EU AI Act Enters Implementation Phase
The European Union's AI Act is moving into its implementation phase, compelling companies and standards organizations to accelerate their compliance and governance strategies. The Act's risk-based approach requires robust governance frameworks and conformity assessments. Technical standards to support the legislation are expected to be led by bodies like ISO/IEC JTC 1/SC 42 and CEN/CENELEC task forces, shaping global best practices.

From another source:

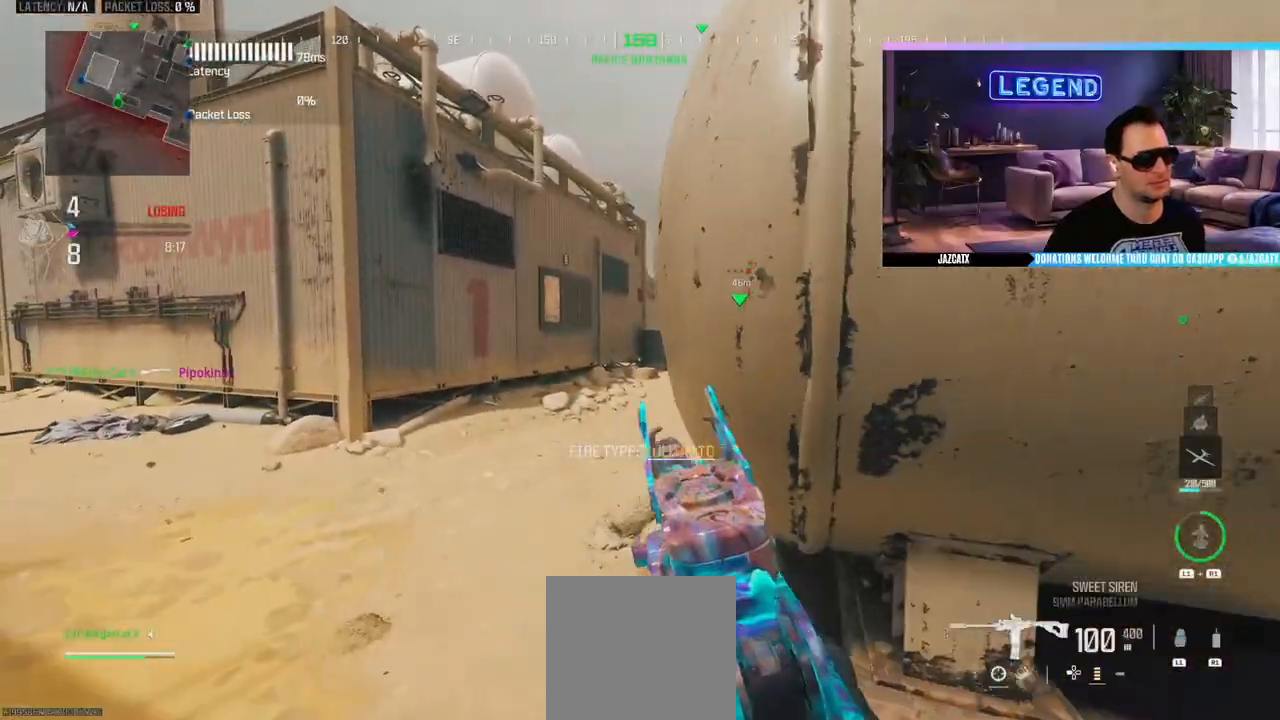
{"buttons": ["SQUARE", "L3"], "left_stick": "up", "right_stick": "center", "events": [[17, "R1", "down"], [83, "left_stick", "up-right"], [167, "L3", "down"], [200, "R1", "up"], [200, "left_stick", "up"], [317, "L3", "up"], [383, "L3", "down"], [433, "SQUARE", "down"]]}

- The Act follows a phased implementation timeline: the ban on prohibited AI practices began in early 2025, rules for general-purpose AI (GPAI) models apply from August 2025, and obligations for high-risk systems will take effect in August 2026. - A new European AI Office has been established within the European Commission to oversee the Act's enforcement, especially for general-purpose AI models, and is supported by a European Artificial Intelligence Board composed of representatives from each member state to ensure consistent application. - Penalties for non-compliance are substantial, with fines for prohibited AI practices reaching up to €35 million or 7% of a company's global annual turnover, whichever is higher, exceeding the fine structure of the GDPR. - Providers of high-risk AI systems must implement extensive compliance measures, including continuous risk management, stringent data governance for training datasets, detailed technical documentation, human oversight mechanisms, and a third-party conformity assessment before market entry. - The development of harmonized technical standards by CEN-CENELEC's Joint Technical Committee 21 is crucial for compliance but is reportedly behind the original schedule, with completion now expected in 2026. These standards will translate legal requirements into technical specifications for areas like risk management, cybersecurity, and data quality. - The EU’s horizontal, risk-based framework contrasts with China's vertical approach, which uses separate, state-driven regulations for specific AI applications like generative AI and deepfakes to maintain social stability and national security. - The US continues a more sector-specific, pro-innovation approach without a single comprehensive federal law, relying on voluntary frameworks like the NIST AI Risk Management Framework and state-level legislation such as the Colorado and California AI Acts. - While European standards bodies lead the harmonization effort, they often leverage existing international standards from bodies like ISO/IEC JTC 1/SC 42 to ensure global consistency and prevent technical barriers to trade, a key aspect for international interoperability.